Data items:
■ ■ ■
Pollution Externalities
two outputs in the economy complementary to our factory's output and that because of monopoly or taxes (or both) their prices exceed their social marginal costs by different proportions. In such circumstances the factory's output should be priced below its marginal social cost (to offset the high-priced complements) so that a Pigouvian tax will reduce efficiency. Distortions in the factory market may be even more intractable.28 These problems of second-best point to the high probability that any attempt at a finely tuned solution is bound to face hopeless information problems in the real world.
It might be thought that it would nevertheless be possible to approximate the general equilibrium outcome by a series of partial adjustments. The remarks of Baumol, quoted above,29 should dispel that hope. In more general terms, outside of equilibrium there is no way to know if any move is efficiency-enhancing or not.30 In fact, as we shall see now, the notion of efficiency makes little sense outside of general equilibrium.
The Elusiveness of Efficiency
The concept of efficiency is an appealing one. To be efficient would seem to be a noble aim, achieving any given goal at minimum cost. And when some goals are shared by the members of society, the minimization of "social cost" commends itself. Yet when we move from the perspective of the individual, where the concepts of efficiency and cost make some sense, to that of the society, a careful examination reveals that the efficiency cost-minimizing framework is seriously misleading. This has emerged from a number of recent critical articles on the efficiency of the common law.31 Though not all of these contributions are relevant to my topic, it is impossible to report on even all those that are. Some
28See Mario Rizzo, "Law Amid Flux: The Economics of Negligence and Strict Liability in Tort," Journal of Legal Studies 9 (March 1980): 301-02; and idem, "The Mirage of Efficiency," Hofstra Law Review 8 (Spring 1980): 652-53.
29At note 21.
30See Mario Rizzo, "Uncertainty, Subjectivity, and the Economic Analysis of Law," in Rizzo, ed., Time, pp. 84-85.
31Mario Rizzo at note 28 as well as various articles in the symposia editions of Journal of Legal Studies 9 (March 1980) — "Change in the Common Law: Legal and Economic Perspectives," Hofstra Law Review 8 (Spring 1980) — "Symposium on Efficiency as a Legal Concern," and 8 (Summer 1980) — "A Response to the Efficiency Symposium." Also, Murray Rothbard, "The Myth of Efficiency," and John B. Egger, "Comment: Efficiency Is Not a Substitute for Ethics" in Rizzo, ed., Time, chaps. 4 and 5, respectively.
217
■ ■ ■
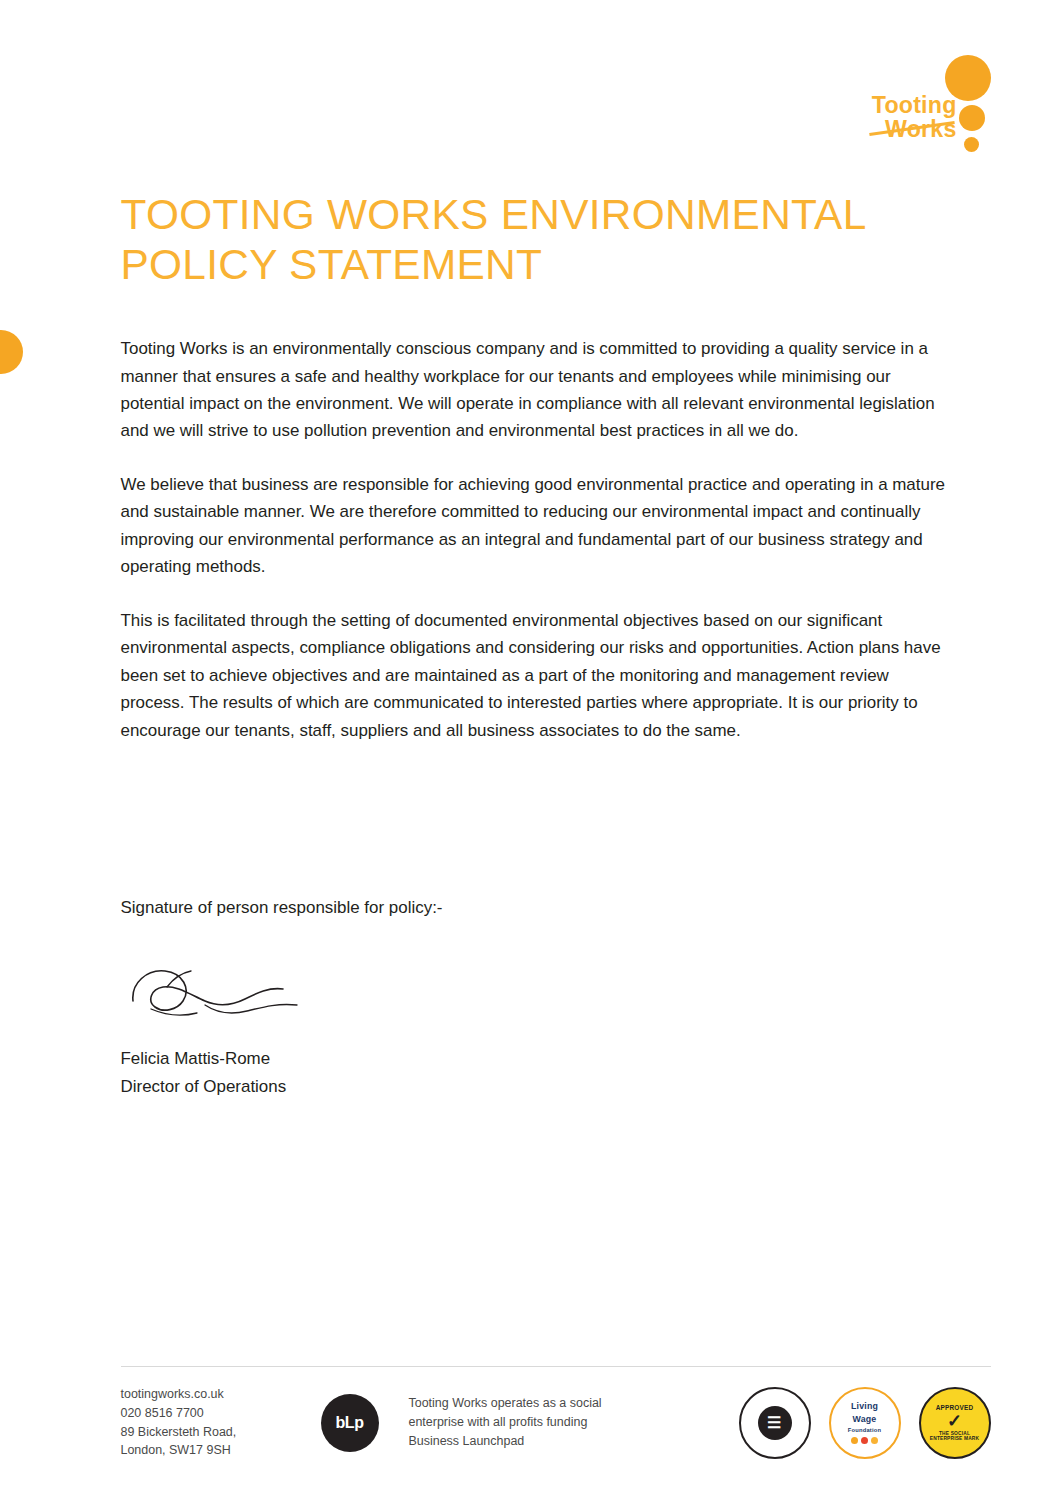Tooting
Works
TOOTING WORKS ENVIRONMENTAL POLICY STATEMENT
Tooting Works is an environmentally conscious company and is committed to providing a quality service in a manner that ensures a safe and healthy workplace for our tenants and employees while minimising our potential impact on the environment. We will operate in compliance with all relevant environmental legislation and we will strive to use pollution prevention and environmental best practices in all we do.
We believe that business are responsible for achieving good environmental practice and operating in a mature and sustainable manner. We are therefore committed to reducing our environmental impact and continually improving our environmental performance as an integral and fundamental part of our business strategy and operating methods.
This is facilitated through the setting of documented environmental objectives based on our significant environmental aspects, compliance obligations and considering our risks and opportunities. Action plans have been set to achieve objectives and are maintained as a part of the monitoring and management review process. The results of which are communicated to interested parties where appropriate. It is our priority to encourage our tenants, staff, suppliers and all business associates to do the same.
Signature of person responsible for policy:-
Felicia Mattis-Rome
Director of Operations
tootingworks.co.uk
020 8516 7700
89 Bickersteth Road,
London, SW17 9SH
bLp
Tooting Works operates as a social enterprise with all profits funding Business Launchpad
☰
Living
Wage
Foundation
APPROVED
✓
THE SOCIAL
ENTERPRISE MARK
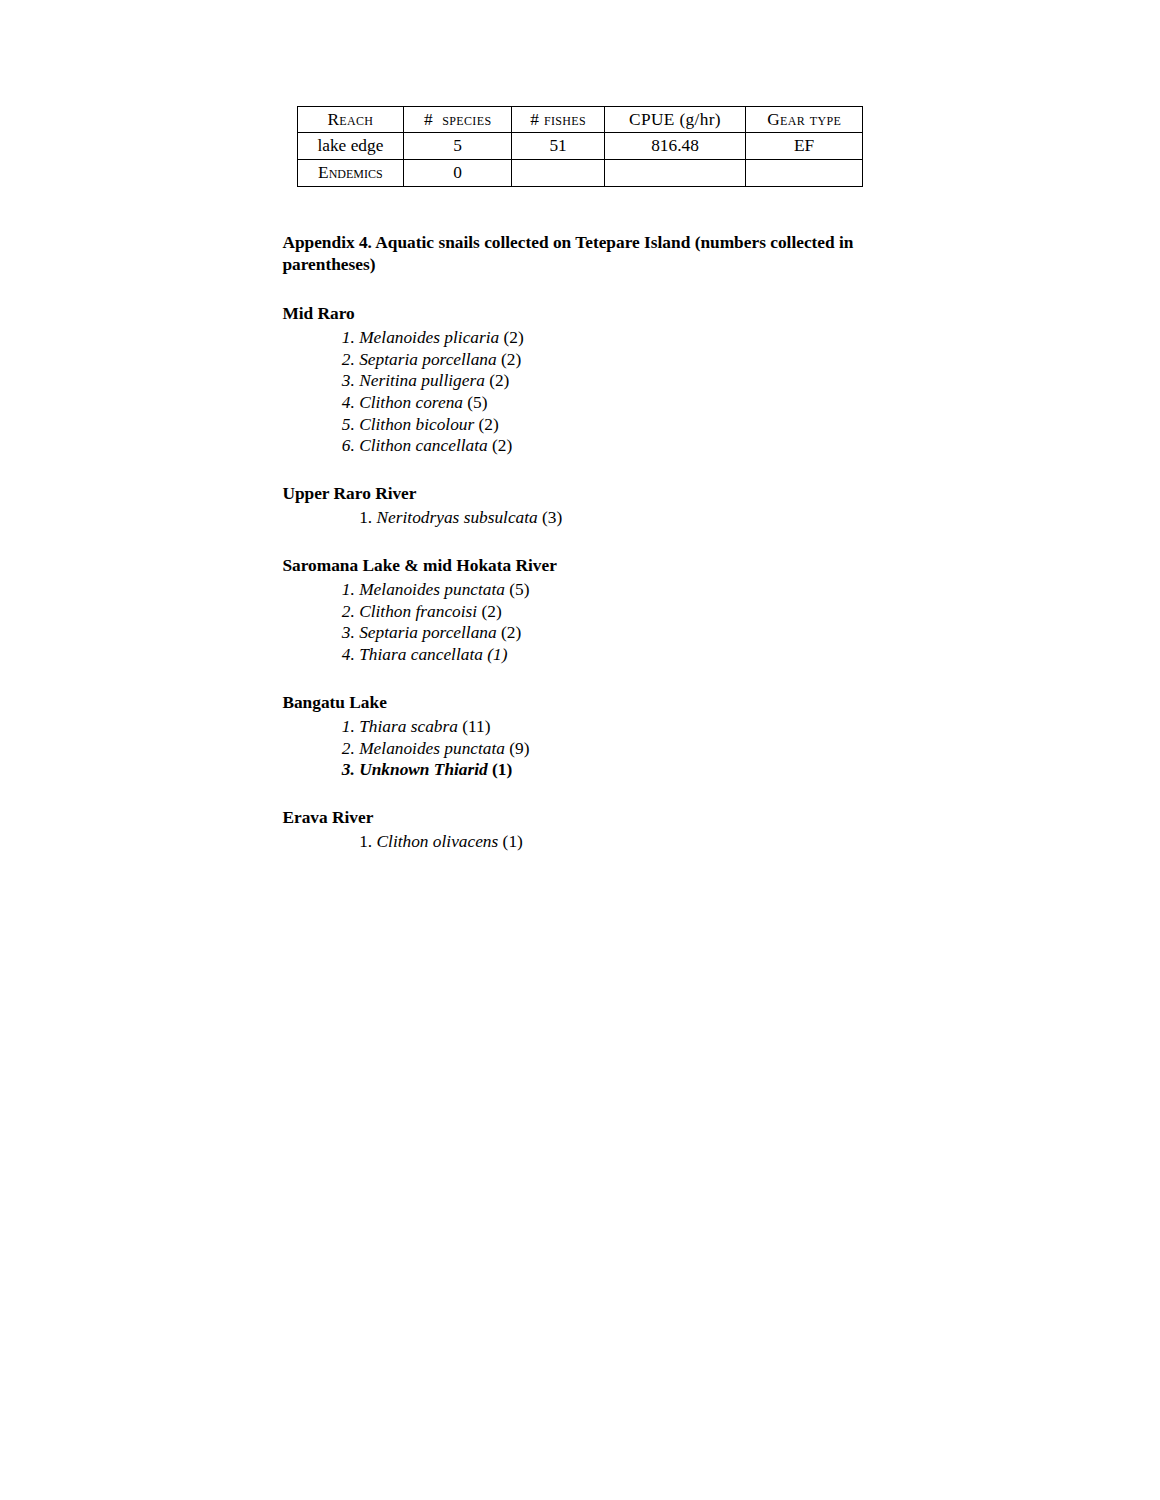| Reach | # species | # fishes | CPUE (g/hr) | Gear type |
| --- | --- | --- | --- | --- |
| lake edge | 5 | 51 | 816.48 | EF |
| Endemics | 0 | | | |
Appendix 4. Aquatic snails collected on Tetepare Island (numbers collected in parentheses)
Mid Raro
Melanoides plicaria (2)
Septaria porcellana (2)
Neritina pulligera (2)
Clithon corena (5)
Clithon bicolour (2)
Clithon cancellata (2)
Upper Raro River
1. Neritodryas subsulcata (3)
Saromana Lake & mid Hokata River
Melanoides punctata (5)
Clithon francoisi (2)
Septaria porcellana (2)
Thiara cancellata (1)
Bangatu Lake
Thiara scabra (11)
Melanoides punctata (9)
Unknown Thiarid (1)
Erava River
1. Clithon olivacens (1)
■ ■ ■
> PROMPT: Looking at the entries above, can you reproduce exactly the lines from the one that holds "Appendix 4. Aquatic" through the one that holds "Upper Raro River", and only those?

> TASK OUTPUT:
Appendix 4. Aquatic snails collected on Tetepare Island (numbers collected in parentheses)
Mid Raro
Melanoides plicaria (2)
Septaria porcellana (2)
Neritina pulligera (2)
Clithon corena (5)
Clithon bicolour (2)
Clithon cancellata (2)
Upper Raro River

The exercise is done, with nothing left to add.